Benchmarks are very tricky things. Details can make all the difference.

Thus, I would not necessarily take the student's results at face value, without investigating further. I don't know D, so I can only throw out some thoughts that come to mind from reading the blog post. Perhaps someone else could look through Github and check out the code?

First, doesn't D have a generational garbage collector? (http://dlang.org/garbage.html doesn't say -- but it does approve of generational collectors.) The student says that he's collecting on every frame. Is he doing an ephemeral collection, or a full collection? 7 milliseconds seems kind of long for an ephemeral collection ...

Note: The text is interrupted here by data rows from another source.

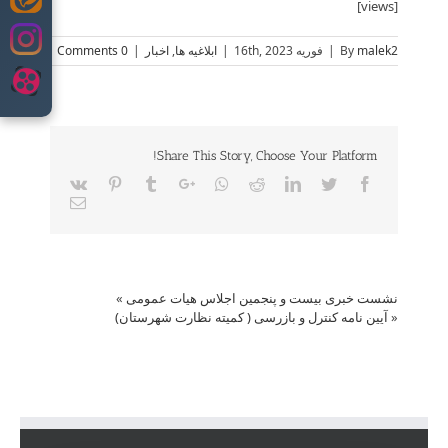
Skip
[views]
to
content
malek2
By
|
فوریه 16th, 2023
|
ابلاغیه ها
,
اخبار
|
0 Comments
Share This Story, Choose Your Platform!
Vk
Pinterest
Tumblr
Google+
Whatsapp
Reddit
LinkedIn
Twitter
Facebook
Email
نشست خبری بیست و پنجمین اجلاس هیات عمومی
»
«
آیین نامه کنترل و بازرسی ( کمیته نظارت شهرستان)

Second, what if he collected every 5 frames instead? He's collecting on every frame because he's paranoid about making the 60 Hz cadence. But he made it -- so he now has some room to experiment. He gets 7 ms of overhead by collecting on every frame, but what if he gets 8 ms of overhead by collecting every N frames? This would still make the cadence -- but save a lot of battery! (Suppose he frequently creates objects that are referenced in the next frame -- but that almost always die within N frames. Then he's incurring a lot of unnecessary overhead by forcing the collection on every frame.)

Third, he just dove right in and completely removed GC. But did he really have to do that? Profiling-driven optimization tends to be amenable to the Pareto principle. 10% of the work might get you 90% of the benefit. Sometimes, tweaking 1 line of code gives you 90% of the benefit. The poor performance of the garbage collector might've been caused by just a few classes.